Singularity University Blog | WIRED: “Singularity University, day two: Biotech & bioinformatics, with Andrew Hessel”

November 9, 2009

Singularity University Blog — Nov 9, 2009 | Singularity University staff

This is a summary. Read original article in full here.

Wired Senior Editor Ted Greenwald is embedded with Singularity University’s inaugural 10-day Executive Program. Follow his coverage of the entire program at http://www.wired.com/epicenter/singularity-university/. Ted is also Tweeting using #singularityu.

See Ted’s full post at http://www.wired.com/epicenter/2009/11/singularity-university-biotech-bioinformatics/.

Andrew Hessel

Biotech is a hidebound industry. Elephantine budgets. Glacial development timelines. Stultifying regulatory oversight. Pitiful productivity. Andrew Hessell, once employed by a major biotech drug developer (unnamed) and now an evangelist of synthetic biology, observes that, while biotech and IT share important characteristics — both had similar inception dates and depend on information — they’ve followed completely different trajectories.

The reasons, he says, boil down to greed and fear.
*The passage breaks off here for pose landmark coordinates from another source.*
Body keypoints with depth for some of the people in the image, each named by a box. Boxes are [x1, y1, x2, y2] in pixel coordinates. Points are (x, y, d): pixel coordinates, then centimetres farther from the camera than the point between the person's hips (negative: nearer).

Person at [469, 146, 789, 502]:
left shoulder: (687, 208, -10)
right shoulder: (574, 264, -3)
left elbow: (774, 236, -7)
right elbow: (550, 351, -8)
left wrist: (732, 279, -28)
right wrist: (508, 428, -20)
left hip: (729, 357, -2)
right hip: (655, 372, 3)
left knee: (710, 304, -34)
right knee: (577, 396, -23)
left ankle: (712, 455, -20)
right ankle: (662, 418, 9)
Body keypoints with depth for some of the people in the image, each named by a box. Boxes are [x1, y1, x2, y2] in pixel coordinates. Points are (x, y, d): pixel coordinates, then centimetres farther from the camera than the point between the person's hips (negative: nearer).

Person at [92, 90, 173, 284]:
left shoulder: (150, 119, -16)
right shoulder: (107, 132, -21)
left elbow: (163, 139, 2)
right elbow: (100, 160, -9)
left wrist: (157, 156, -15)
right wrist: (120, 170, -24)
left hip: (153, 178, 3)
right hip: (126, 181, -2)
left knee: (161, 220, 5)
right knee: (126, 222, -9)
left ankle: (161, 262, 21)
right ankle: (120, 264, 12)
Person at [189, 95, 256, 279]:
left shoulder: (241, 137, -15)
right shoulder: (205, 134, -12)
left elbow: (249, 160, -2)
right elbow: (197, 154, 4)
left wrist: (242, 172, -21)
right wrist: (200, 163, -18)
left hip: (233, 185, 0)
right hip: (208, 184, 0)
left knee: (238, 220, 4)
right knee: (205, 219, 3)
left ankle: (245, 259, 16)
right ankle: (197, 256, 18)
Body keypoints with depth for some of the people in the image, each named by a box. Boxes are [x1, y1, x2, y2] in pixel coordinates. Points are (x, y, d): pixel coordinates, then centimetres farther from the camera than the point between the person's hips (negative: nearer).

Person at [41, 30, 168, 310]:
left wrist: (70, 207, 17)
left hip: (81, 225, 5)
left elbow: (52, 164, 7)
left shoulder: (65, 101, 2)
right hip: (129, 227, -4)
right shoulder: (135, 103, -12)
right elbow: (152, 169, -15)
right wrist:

Where the captains of IT formed partnerships, forged standards, and opened their source code (however reluctantly), biotech moguls protected their turf tooth and claw, and still do.

Now biotech’s dark lords face a digital-age army, people raised with a networked mindset, bent on taking over the territory. And that, in Hessel’s view, makes biotech the next IT.

The price of gene sequencing is falling precipitously; the $1000 human genome is on the horizon. Inexpensive tools are becoming available, such as LavaAmp, a $10 gene amplifier, currently in prototype. Meanwhile, molecular biologists are beginning to understand how to engineer processes like photosynthesis and sugar metabolism.

MIT’s BioBricks program is recruiting hundreds of bright students every year, teaching them how to create synthetic organisms by snapping together DNA components like Legos. Student teams are engineering new industrial processes and programming VR biotech training. And the DIYbio movement is gaining momentum, poised to make end runs around industry and government. “This isn’t heavy programming,” Hessel says. “More like writing a script for Excel.”

The reward? Multibillion-dollar opportunities removing bottlenecks from the current system. People need drugs. They value health. They will pay for a new generation of medicines, diagnostics, protective measures, tests and measurements. Make biotech more like infotech, Hessel says, and it will happen.